Records from a dataset

= = =

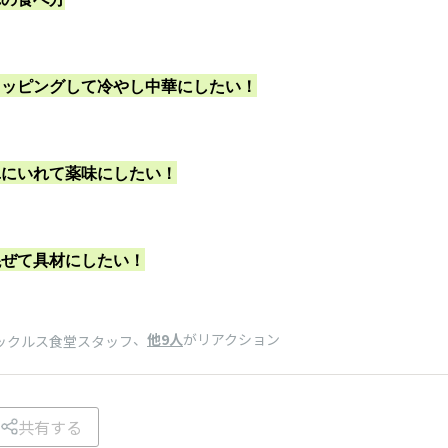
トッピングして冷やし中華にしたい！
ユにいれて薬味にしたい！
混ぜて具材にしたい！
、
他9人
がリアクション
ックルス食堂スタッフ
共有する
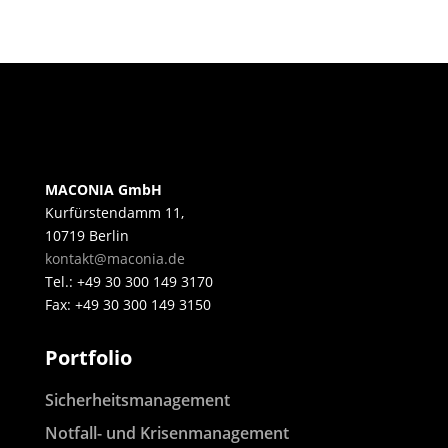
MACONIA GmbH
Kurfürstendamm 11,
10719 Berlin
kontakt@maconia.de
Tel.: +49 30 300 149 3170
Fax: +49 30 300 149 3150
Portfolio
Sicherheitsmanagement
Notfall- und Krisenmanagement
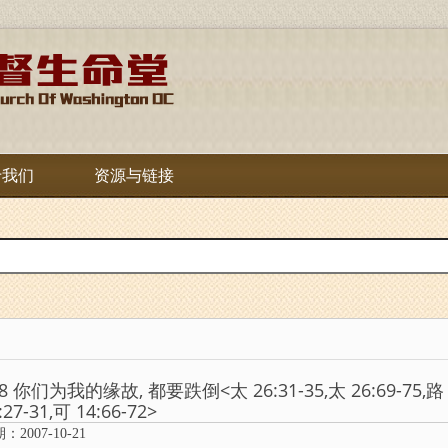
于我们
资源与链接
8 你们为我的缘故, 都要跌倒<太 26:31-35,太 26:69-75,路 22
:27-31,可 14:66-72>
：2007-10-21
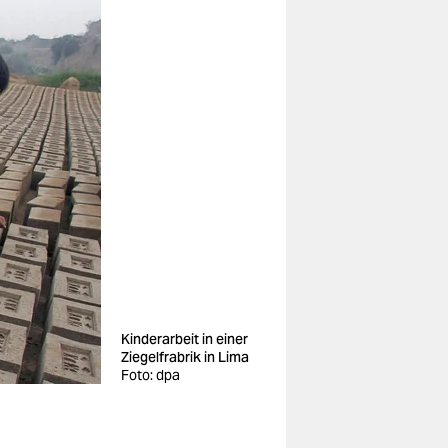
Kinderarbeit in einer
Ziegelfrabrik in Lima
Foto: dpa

= = =

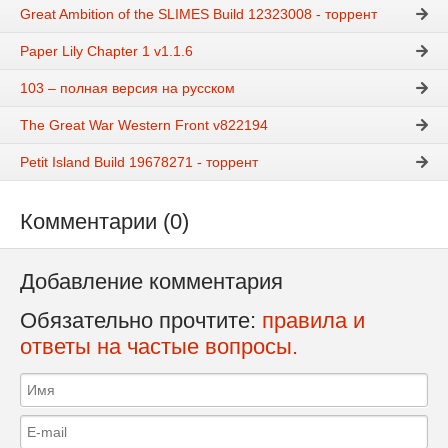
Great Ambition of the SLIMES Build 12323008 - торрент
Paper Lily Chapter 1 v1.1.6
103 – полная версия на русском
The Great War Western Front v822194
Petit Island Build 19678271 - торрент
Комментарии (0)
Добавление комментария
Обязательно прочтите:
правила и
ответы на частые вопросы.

= = =

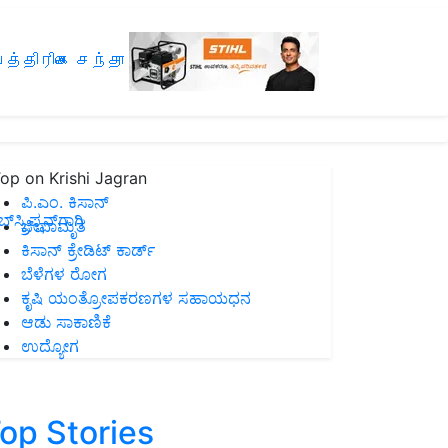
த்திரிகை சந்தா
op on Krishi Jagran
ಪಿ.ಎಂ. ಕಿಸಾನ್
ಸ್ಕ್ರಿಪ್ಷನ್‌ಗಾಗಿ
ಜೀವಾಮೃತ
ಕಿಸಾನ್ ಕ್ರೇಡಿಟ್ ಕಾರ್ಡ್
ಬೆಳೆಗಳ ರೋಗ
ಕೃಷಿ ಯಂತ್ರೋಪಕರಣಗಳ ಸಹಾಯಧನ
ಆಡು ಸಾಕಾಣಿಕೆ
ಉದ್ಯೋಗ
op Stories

= = =

- [EXERCISE DESCRIPTION]
Please work out how many lines of the data include the string "торрент" and reply with the number alone.

- [SOLUTION FOR THIS TASK]
2